_WHAT IS NEEDED:_ Put the lines in the records below into a Markdown table with the columns Row and Line. Cover only the line with "NaN4_Team's Analysis repository" up to and including the line with "(이 저장소의 실제 커밋예제를 참고해주시기 바랍니다~!)", number each row, and leave out blank lines.

---------- DATA

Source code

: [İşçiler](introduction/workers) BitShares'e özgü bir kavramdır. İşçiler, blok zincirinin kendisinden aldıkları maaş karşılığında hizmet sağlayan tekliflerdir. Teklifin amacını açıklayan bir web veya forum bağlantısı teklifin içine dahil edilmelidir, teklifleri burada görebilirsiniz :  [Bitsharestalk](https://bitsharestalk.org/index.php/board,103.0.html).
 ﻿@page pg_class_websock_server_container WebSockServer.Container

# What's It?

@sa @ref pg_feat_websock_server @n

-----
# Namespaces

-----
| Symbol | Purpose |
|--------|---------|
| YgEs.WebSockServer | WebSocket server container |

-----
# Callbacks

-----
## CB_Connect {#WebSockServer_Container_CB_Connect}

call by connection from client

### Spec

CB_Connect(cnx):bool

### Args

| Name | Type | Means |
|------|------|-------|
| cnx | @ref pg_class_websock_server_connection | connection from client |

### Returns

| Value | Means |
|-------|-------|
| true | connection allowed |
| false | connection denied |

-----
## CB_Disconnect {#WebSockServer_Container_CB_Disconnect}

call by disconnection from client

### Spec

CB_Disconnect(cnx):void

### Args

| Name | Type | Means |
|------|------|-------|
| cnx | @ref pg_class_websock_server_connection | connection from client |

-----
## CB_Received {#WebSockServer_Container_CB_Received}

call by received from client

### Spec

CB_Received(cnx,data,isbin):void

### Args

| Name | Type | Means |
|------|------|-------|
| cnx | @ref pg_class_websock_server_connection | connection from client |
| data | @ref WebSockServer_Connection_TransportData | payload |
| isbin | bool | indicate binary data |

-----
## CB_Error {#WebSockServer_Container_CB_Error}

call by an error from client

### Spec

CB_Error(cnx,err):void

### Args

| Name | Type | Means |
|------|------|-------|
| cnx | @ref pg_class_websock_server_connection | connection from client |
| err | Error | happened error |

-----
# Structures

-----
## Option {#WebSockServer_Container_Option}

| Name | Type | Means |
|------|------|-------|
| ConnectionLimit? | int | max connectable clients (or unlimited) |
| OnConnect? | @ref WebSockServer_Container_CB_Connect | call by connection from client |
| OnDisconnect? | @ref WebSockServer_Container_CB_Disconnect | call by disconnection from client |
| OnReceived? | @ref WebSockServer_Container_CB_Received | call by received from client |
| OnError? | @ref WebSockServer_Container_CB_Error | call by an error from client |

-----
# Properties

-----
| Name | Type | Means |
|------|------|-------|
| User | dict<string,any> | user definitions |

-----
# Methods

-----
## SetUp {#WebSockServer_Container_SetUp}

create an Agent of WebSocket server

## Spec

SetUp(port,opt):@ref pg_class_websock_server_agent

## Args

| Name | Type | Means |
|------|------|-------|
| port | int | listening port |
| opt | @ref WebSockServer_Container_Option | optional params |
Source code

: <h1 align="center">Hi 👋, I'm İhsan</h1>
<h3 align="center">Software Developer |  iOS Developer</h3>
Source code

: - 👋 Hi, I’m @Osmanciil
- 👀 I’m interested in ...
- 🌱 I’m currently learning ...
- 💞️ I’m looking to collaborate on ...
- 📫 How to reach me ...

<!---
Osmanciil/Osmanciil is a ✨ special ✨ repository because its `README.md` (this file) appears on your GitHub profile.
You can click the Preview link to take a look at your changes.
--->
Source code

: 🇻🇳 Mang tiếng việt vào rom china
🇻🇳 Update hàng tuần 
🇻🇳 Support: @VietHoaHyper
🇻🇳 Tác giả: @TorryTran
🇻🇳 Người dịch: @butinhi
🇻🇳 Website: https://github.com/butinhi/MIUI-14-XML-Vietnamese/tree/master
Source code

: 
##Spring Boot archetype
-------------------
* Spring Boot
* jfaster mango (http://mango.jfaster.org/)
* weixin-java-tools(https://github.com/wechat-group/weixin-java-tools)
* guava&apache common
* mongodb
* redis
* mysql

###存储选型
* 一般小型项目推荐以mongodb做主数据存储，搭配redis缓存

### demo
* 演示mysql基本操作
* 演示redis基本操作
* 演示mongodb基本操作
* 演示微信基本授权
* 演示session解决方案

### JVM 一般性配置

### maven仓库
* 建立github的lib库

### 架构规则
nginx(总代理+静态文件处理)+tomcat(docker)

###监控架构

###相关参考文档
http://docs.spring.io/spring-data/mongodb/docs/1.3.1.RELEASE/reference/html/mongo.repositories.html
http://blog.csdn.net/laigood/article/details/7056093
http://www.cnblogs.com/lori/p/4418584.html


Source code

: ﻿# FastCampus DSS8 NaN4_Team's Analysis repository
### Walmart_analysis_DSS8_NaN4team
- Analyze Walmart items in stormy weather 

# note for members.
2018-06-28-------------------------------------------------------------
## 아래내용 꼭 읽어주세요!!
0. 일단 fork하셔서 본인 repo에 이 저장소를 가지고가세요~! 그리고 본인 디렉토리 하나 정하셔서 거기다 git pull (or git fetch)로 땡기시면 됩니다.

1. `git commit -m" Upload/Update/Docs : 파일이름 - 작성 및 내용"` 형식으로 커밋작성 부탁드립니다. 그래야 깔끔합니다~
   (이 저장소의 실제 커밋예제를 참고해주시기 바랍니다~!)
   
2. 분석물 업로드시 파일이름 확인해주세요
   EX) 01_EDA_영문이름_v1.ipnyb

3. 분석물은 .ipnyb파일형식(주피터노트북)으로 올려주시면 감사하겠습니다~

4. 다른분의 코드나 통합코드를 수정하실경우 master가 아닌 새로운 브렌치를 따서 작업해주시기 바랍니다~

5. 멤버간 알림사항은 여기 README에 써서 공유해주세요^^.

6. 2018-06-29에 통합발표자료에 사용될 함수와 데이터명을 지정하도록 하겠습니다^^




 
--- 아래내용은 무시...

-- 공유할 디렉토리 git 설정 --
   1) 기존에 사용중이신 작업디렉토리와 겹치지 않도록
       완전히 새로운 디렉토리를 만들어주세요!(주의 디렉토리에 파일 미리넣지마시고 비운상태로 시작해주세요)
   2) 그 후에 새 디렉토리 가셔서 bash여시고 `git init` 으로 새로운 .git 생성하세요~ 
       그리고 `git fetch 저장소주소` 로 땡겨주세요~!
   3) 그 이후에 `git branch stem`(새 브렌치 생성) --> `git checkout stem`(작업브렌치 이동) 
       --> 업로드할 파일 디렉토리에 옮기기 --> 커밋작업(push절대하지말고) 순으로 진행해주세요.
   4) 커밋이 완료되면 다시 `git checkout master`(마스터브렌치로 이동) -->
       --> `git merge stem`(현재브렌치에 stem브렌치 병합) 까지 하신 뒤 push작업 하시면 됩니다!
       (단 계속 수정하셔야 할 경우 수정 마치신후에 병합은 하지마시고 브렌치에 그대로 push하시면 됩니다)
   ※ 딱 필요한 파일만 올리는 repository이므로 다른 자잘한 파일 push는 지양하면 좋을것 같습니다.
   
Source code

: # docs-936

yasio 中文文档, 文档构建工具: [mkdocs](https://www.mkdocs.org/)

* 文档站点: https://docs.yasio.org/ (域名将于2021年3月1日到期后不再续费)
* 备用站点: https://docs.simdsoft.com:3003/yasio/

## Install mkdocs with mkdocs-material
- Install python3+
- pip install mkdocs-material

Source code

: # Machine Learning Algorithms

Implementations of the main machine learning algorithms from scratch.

--------------------

_SOLVED PROBLEM:_
| Row | Line |
|---|---|
| 1 | : ﻿# FastCampus DSS8 NaN4_Team's Analysis repository |
| 2 | ### Walmart_analysis_DSS8_NaN4team |
| 3 | - Analyze Walmart items in stormy weather  |
| 4 | # note for members. |
| 5 | 2018-06-28------------------------------------------------------------- |
| 6 | ## 아래내용 꼭 읽어주세요!! |
| 7 | 0. 일단 fork하셔서 본인 repo에 이 저장소를 가지고가세요~! 그리고 본인 디렉토리 하나 정하셔서 거기다 git pull (or git fetch)로 땡기시면 됩니다. |
| 8 | 1. `git commit -m" Upload/Update/Docs : 파일이름 - 작성 및 내용"` 형식으로 커밋작성 부탁드립니다. 그래야 깔끔합니다~ |
| 9 |    (이 저장소의 실제 커밋예제를 참고해주시기 바랍니다~!) |